Uma chacina parou Novo Hamburgo, resultando em quatro mortes e nove feridos. O Vale do Sinos não dormiu, com nove horas de vigília e apreensão até o desfecho da operação.
Nunca na história do município viveu-se uma madrugada de igual terror.
Com sanha assassina, a partir das 23h de terça-feira (22), homem de 45 anos tirou a vida do pai, do irmão, de brigadiano e feriu sua cunhada, sua mãe, seis outros policiais militares e um guarda municipal. No fim, agentes do Batalhão de Operações Especiais (Bope) entraram no imóvel, fizeram uma varredura e encontraram o corpo do atirador.

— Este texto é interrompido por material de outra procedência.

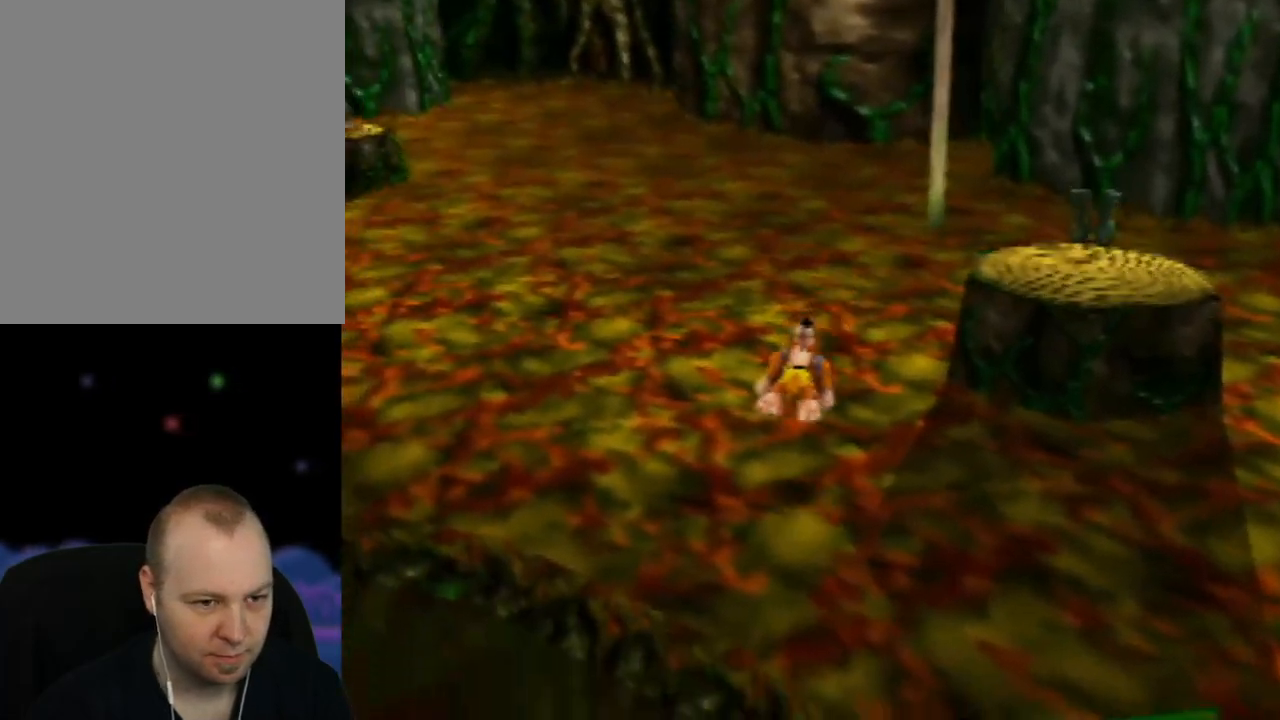
{"buttons": ["Z"], "left_stick": "up-left", "events": [[83, "C_RIGHT", "down"], [200, "C_RIGHT", "up"]]}
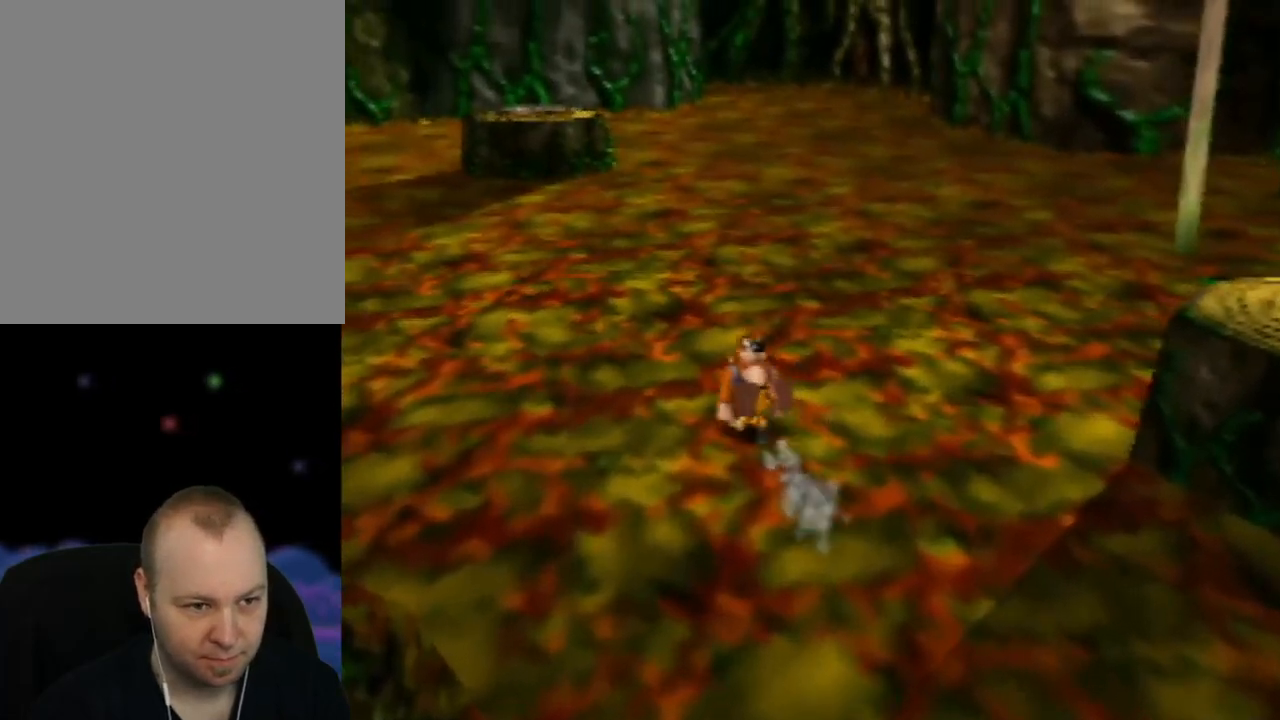
{"buttons": ["Z"], "left_stick": "up-left", "events": []}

A partir de denúncia de maus-tratos em idosos, houve cerco policial na residência, localizada na rua Adolfo Jaeger, no bairro Ouro Branco.
O pai do suspeito, 74 anos, alegou que seu filho Edson Fernando Crippa estaria proibindo-o de sair de casa.
Com a chegada das viaturas, Edson passou a disparar para todos os lados de forma inesperada e agressiva. Trabalhava como caminhoneiro, e possuía quatro armas em seu nome. Segundo a BM, era dono de duas pistolas, um rifle e uma espingarda. Mas, pelo poder de fogo e destruição, é provável que o arsenal seja maior.
Aconteceu um front de guerra, com barricadas e evacuação da vizinhança.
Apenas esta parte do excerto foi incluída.